(Hardware design source data)
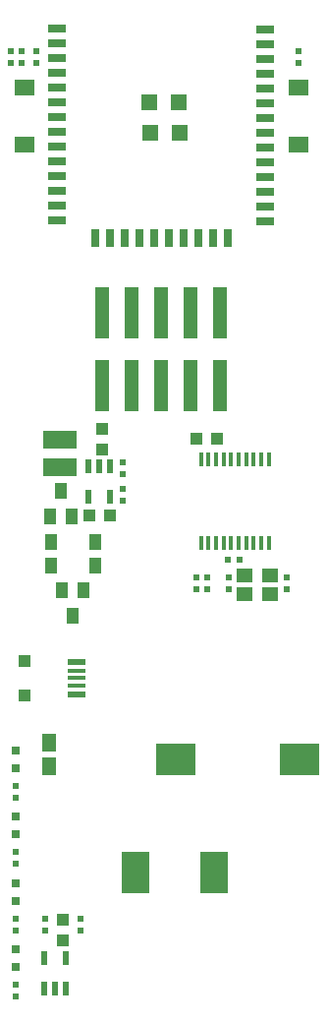
<source format=gbr>
G04 #@! TF.GenerationSoftware,KiCad,Pcbnew,6.0.0-rc1-unknown-69d90a4~84~ubuntu18.04.1*
G04 #@! TF.CreationDate,2019-01-16T16:00:12+02:00
G04 #@! TF.ProjectId,ESP32-PoE-ISO_Rev_A,45535033-322d-4506-9f45-2d49534f5f52,A*
G04 #@! TF.SameCoordinates,Original*
G04 #@! TF.FileFunction,Paste,Top*
G04 #@! TF.FilePolarity,Positive*
%FSLAX46Y46*%
G04 Gerber Fmt 4.6, Leading zero omitted, Abs format (unit mm)*
G04 Created by KiCad (PCBNEW 6.0.0-rc1-unknown-69d90a4~84~ubuntu18.04.1) date 16.01.2019 (ср) 16:00:12 EET*
%MOMM*%
%LPD*%
G04 APERTURE LIST*
%ADD10R,0.550000X0.500000*%
%ADD11R,3.400000X2.700000*%
%ADD12R,1.400000X1.200000*%
%ADD13R,1.754000X1.427000*%
%ADD14R,1.254000X4.504000*%
%ADD15R,1.400000X1.400000*%
%ADD16R,1.550000X0.750000*%
%ADD17R,0.750000X1.550000*%
%ADD18R,3.000000X1.600000*%
%ADD19R,1.000000X1.400000*%
%ADD20R,1.650000X0.500000*%
%ADD21R,1.650000X0.325000*%
%ADD22R,1.000000X1.100000*%
%ADD23R,1.016000X1.016000*%
%ADD24R,0.800000X0.800000*%
%ADD25R,2.400000X3.600000*%
%ADD26R,0.325000X1.270000*%
%ADD27R,0.550000X1.200000*%
%ADD28R,0.500000X0.550000*%
%ADD29R,1.270000X1.524000*%
G04 APERTURE END LIST*
D10*
X107188000Y-145034000D03*
X107188000Y-144018000D03*
D11*
X116094000Y-159639000D03*
X105394000Y-159639000D03*
D10*
X93345000Y-99695000D03*
X93345000Y-98679000D03*
D12*
X111338000Y-143853000D03*
X113538000Y-145453000D03*
X113538000Y-143853000D03*
X111338000Y-145453000D03*
D10*
X109982000Y-144018000D03*
X109982000Y-145034000D03*
D13*
X115959000Y-101826500D03*
X115959000Y-106707500D03*
X92321000Y-101826500D03*
X92321000Y-106707500D03*
D14*
X109220000Y-121208000D03*
X109220000Y-127458000D03*
X106680000Y-121208000D03*
X106680000Y-127458000D03*
X104140000Y-121208000D03*
X104140000Y-127458000D03*
X101600000Y-121208000D03*
X101600000Y-127458000D03*
X99060000Y-121208000D03*
X99060000Y-127458000D03*
D15*
X105706400Y-105768000D03*
X103166400Y-105768000D03*
X105681000Y-103101000D03*
X103141000Y-103101000D03*
D16*
X95140000Y-96785000D03*
X95140000Y-98055000D03*
X95140000Y-99325000D03*
X95140000Y-100595000D03*
X95140000Y-101865000D03*
X95140000Y-103135000D03*
X95140000Y-104405000D03*
X95140000Y-105675000D03*
X95140000Y-106945000D03*
X95140000Y-108215000D03*
X95140000Y-109485000D03*
X95140000Y-110755000D03*
X95140000Y-112025000D03*
X95140000Y-113295000D03*
D17*
X98440000Y-114785000D03*
X99710000Y-114785000D03*
X100980000Y-114785000D03*
X102250000Y-114785000D03*
X103520000Y-114785000D03*
X104790000Y-114785000D03*
X106060000Y-114785000D03*
X107330000Y-114785000D03*
X108600000Y-114785000D03*
X109870000Y-114785000D03*
D16*
X113140000Y-113335000D03*
X113140000Y-112065000D03*
X113140000Y-110795000D03*
X113140000Y-109525000D03*
X113140000Y-108255000D03*
X113140000Y-106985000D03*
X113140000Y-105715000D03*
X113140000Y-104445000D03*
X113140000Y-103175000D03*
X113140000Y-101905000D03*
X113140000Y-100635000D03*
X113140000Y-99365000D03*
X113140000Y-98095000D03*
X113140000Y-96825000D03*
D10*
X114935000Y-145034000D03*
X114935000Y-144018000D03*
X115951000Y-98679000D03*
X115951000Y-99695000D03*
D18*
X95377000Y-132150000D03*
X95377000Y-134550000D03*
D19*
X97469960Y-145069560D03*
X95567500Y-145069560D03*
X96522540Y-147279360D03*
X94554040Y-138775440D03*
X96456500Y-138775440D03*
X95501460Y-136565640D03*
D20*
X96876000Y-151266500D03*
D21*
X96876000Y-152004000D03*
X96876000Y-152654000D03*
X96876000Y-153304000D03*
D20*
X96876000Y-154041500D03*
D22*
X92326000Y-151154000D03*
X92326000Y-154154000D03*
D23*
X107188000Y-132080000D03*
X108966000Y-132080000D03*
D24*
X91567000Y-177546000D03*
X91567000Y-176022000D03*
D23*
X99060000Y-132969000D03*
X99060000Y-131191000D03*
D24*
X91567000Y-171831000D03*
X91567000Y-170307000D03*
D25*
X108683000Y-169418000D03*
X101883000Y-169418000D03*
D26*
X107565000Y-141033500D03*
X108215000Y-141033500D03*
X108865000Y-141033500D03*
X109515000Y-141033500D03*
X110165000Y-141033500D03*
X110815000Y-141033500D03*
X111465000Y-141033500D03*
X112115000Y-141033500D03*
X112765000Y-141033500D03*
X113415000Y-141033500D03*
X113415000Y-133794500D03*
X112765000Y-133794500D03*
X112115000Y-133794500D03*
X111465000Y-133794500D03*
X110815000Y-133794500D03*
X110165000Y-133794500D03*
X109515000Y-133794500D03*
X108865000Y-133794500D03*
X108215000Y-133794500D03*
X107565000Y-133794500D03*
D27*
X99756000Y-134463000D03*
X98806000Y-134463000D03*
X97856000Y-134463000D03*
X99756000Y-137063000D03*
X97856000Y-137063000D03*
D23*
X95631000Y-173482000D03*
X95631000Y-175260000D03*
X99695000Y-138684000D03*
X97917000Y-138684000D03*
D28*
X110871000Y-142494000D03*
X109855000Y-142494000D03*
D10*
X108077000Y-145034000D03*
X108077000Y-144018000D03*
X91567000Y-180086000D03*
X91567000Y-179070000D03*
X91567000Y-168656000D03*
X91567000Y-167640000D03*
X91567000Y-162941000D03*
X91567000Y-161925000D03*
X91567000Y-174371000D03*
X91567000Y-173355000D03*
X100838000Y-134112000D03*
X100838000Y-135128000D03*
X100838000Y-137414000D03*
X100838000Y-136398000D03*
X97155000Y-173355000D03*
X97155000Y-174371000D03*
D24*
X91567000Y-160401000D03*
X91567000Y-158877000D03*
X91567000Y-166116000D03*
X91567000Y-164592000D03*
D29*
X94488000Y-158242000D03*
X94488000Y-160274000D03*
D27*
X94046000Y-179354000D03*
X94996000Y-179354000D03*
X95946000Y-179354000D03*
X94046000Y-176754000D03*
X95946000Y-176754000D03*
D10*
X94107000Y-173355000D03*
X94107000Y-174371000D03*
X91186000Y-98679000D03*
X91186000Y-99695000D03*
X92075000Y-99695000D03*
X92075000Y-98679000D03*
D19*
X98420000Y-143002000D03*
X94620000Y-143002000D03*
X94620000Y-140970000D03*
X98420000Y-140970000D03*
M02*

</source>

◆ **Exercise details**
With images excluded, write the records above out again exactly.

◆ **Solution to the problem**
<source format=gbr>
G04 #@! TF.GenerationSoftware,KiCad,Pcbnew,6.0.0-rc1-unknown-69d90a4~84~ubuntu18.04.1*
G04 #@! TF.CreationDate,2019-01-16T16:00:12+02:00
G04 #@! TF.ProjectId,ESP32-PoE-ISO_Rev_A,45535033-322d-4506-9f45-2d49534f5f52,A*
G04 #@! TF.SameCoordinates,Original*
G04 #@! TF.FileFunction,Paste,Top*
G04 #@! TF.FilePolarity,Positive*
%FSLAX46Y46*%
G04 Gerber Fmt 4.6, Leading zero omitted, Abs format (unit mm)*
G04 Created by KiCad (PCBNEW 6.0.0-rc1-unknown-69d90a4~84~ubuntu18.04.1) date 16.01.2019 (ср) 16:00:12 EET*
%MOMM*%
%LPD*%
G04 APERTURE LIST*
%ADD10R,0.550000X0.500000*%
%ADD11R,3.400000X2.700000*%
%ADD12R,1.400000X1.200000*%
%ADD13R,1.754000X1.427000*%
%ADD14R,1.254000X4.504000*%
%ADD15R,1.400000X1.400000*%
%ADD16R,1.550000X0.750000*%
%ADD17R,0.750000X1.550000*%
%ADD18R,3.000000X1.600000*%
%ADD19R,1.000000X1.400000*%
%ADD20R,1.650000X0.500000*%
%ADD21R,1.650000X0.325000*%
%ADD22R,1.000000X1.100000*%
%ADD23R,1.016000X1.016000*%
%ADD24R,0.800000X0.800000*%
%ADD25R,2.400000X3.600000*%
%ADD26R,0.325000X1.270000*%
%ADD27R,0.550000X1.200000*%
%ADD28R,0.500000X0.550000*%
%ADD29R,1.270000X1.524000*%
G04 APERTURE END LIST*
D10*
X107188000Y-145034000D03*
X107188000Y-144018000D03*
D11*
X116094000Y-159639000D03*
X105394000Y-159639000D03*
D10*
X93345000Y-99695000D03*
X93345000Y-98679000D03*
D12*
X111338000Y-143853000D03*
X113538000Y-145453000D03*
X113538000Y-143853000D03*
X111338000Y-145453000D03*
D10*
X109982000Y-144018000D03*
X109982000Y-145034000D03*
D13*
X115959000Y-101826500D03*
X115959000Y-106707500D03*
X92321000Y-101826500D03*
X92321000Y-106707500D03*
D14*
X109220000Y-121208000D03*
X109220000Y-127458000D03*
X106680000Y-121208000D03*
X106680000Y-127458000D03*
X104140000Y-121208000D03*
X104140000Y-127458000D03*
X101600000Y-121208000D03*
X101600000Y-127458000D03*
X99060000Y-121208000D03*
X99060000Y-127458000D03*
D15*
X105706400Y-105768000D03*
X103166400Y-105768000D03*
X105681000Y-103101000D03*
X103141000Y-103101000D03*
D16*
X95140000Y-96785000D03*
X95140000Y-98055000D03*
X95140000Y-99325000D03*
X95140000Y-100595000D03*
X95140000Y-101865000D03*
X95140000Y-103135000D03*
X95140000Y-104405000D03*
X95140000Y-105675000D03*
X95140000Y-106945000D03*
X95140000Y-108215000D03*
X95140000Y-109485000D03*
X95140000Y-110755000D03*
X95140000Y-112025000D03*
X95140000Y-113295000D03*
D17*
X98440000Y-114785000D03*
X99710000Y-114785000D03*
X100980000Y-114785000D03*
X102250000Y-114785000D03*
X103520000Y-114785000D03*
X104790000Y-114785000D03*
X106060000Y-114785000D03*
X107330000Y-114785000D03*
X108600000Y-114785000D03*
X109870000Y-114785000D03*
D16*
X113140000Y-113335000D03*
X113140000Y-112065000D03*
X113140000Y-110795000D03*
X113140000Y-109525000D03*
X113140000Y-108255000D03*
X113140000Y-106985000D03*
X113140000Y-105715000D03*
X113140000Y-104445000D03*
X113140000Y-103175000D03*
X113140000Y-101905000D03*
X113140000Y-100635000D03*
X113140000Y-99365000D03*
X113140000Y-98095000D03*
X113140000Y-96825000D03*
D10*
X114935000Y-145034000D03*
X114935000Y-144018000D03*
X115951000Y-98679000D03*
X115951000Y-99695000D03*
D18*
X95377000Y-132150000D03*
X95377000Y-134550000D03*
D19*
X97469960Y-145069560D03*
X95567500Y-145069560D03*
X96522540Y-147279360D03*
X94554040Y-138775440D03*
X96456500Y-138775440D03*
X95501460Y-136565640D03*
D20*
X96876000Y-151266500D03*
D21*
X96876000Y-152004000D03*
X96876000Y-152654000D03*
X96876000Y-153304000D03*
D20*
X96876000Y-154041500D03*
D22*
X92326000Y-151154000D03*
X92326000Y-154154000D03*
D23*
X107188000Y-132080000D03*
X108966000Y-132080000D03*
D24*
X91567000Y-177546000D03*
X91567000Y-176022000D03*
D23*
X99060000Y-132969000D03*
X99060000Y-131191000D03*
D24*
X91567000Y-171831000D03*
X91567000Y-170307000D03*
D25*
X108683000Y-169418000D03*
X101883000Y-169418000D03*
D26*
X107565000Y-141033500D03*
X108215000Y-141033500D03*
X108865000Y-141033500D03*
X109515000Y-141033500D03*
X110165000Y-141033500D03*
X110815000Y-141033500D03*
X111465000Y-141033500D03*
X112115000Y-141033500D03*
X112765000Y-141033500D03*
X113415000Y-141033500D03*
X113415000Y-133794500D03*
X112765000Y-133794500D03*
X112115000Y-133794500D03*
X111465000Y-133794500D03*
X110815000Y-133794500D03*
X110165000Y-133794500D03*
X109515000Y-133794500D03*
X108865000Y-133794500D03*
X108215000Y-133794500D03*
X107565000Y-133794500D03*
D27*
X99756000Y-134463000D03*
X98806000Y-134463000D03*
X97856000Y-134463000D03*
X99756000Y-137063000D03*
X97856000Y-137063000D03*
D23*
X95631000Y-173482000D03*
X95631000Y-175260000D03*
X99695000Y-138684000D03*
X97917000Y-138684000D03*
D28*
X110871000Y-142494000D03*
X109855000Y-142494000D03*
D10*
X108077000Y-145034000D03*
X108077000Y-144018000D03*
X91567000Y-180086000D03*
X91567000Y-179070000D03*
X91567000Y-168656000D03*
X91567000Y-167640000D03*
X91567000Y-162941000D03*
X91567000Y-161925000D03*
X91567000Y-174371000D03*
X91567000Y-173355000D03*
X100838000Y-134112000D03*
X100838000Y-135128000D03*
X100838000Y-137414000D03*
X100838000Y-136398000D03*
X97155000Y-173355000D03*
X97155000Y-174371000D03*
D24*
X91567000Y-160401000D03*
X91567000Y-158877000D03*
X91567000Y-166116000D03*
X91567000Y-164592000D03*
D29*
X94488000Y-158242000D03*
X94488000Y-160274000D03*
D27*
X94046000Y-179354000D03*
X94996000Y-179354000D03*
X95946000Y-179354000D03*
X94046000Y-176754000D03*
X95946000Y-176754000D03*
D10*
X94107000Y-173355000D03*
X94107000Y-174371000D03*
X91186000Y-98679000D03*
X91186000Y-99695000D03*
X92075000Y-99695000D03*
X92075000Y-98679000D03*
D19*
X98420000Y-143002000D03*
X94620000Y-143002000D03*
X94620000Y-140970000D03*
X98420000Y-140970000D03*
M02*

</source>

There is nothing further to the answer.